Start of Block
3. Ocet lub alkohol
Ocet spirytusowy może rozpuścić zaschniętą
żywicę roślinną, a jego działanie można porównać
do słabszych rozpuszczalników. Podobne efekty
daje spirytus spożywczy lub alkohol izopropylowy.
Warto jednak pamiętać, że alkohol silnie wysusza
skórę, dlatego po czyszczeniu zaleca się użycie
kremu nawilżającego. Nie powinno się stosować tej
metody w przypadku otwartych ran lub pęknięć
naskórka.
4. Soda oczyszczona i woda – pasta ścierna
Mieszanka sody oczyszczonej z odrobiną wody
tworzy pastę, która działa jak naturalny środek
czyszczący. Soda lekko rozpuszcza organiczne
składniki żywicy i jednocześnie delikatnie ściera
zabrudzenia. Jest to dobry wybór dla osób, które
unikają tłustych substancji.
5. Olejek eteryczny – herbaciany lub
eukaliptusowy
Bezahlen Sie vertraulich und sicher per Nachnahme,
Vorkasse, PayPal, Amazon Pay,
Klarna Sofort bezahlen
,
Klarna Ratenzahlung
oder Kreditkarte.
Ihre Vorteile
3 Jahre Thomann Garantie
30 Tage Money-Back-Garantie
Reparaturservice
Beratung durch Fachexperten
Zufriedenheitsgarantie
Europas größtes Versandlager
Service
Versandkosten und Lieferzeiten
End of Block
Start of Block
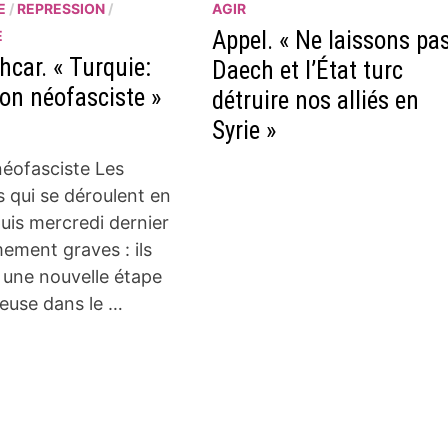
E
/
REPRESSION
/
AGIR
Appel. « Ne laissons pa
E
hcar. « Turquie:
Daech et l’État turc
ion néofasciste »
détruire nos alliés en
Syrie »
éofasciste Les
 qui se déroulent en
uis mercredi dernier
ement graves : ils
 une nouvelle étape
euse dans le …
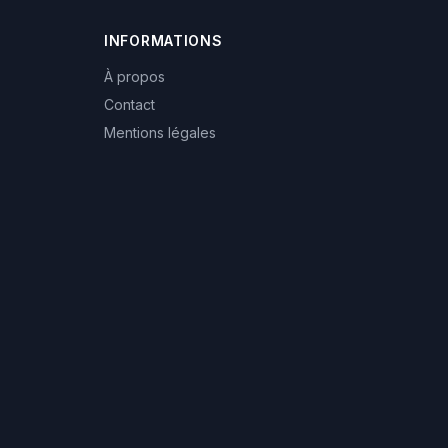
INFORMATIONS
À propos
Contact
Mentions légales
End of Block
**Aim of the exercise:** Look above for the line holding "Beratung durch Fachexperten", then set down exactly that line and every line after it up to and including the line holding "Versandkosten und Lieferzeiten", with nothing else.

**Exercise solution:**
Beratung durch Fachexperten
Zufriedenheitsgarantie
Europas größtes Versandlager
Service
Versandkosten und Lieferzeiten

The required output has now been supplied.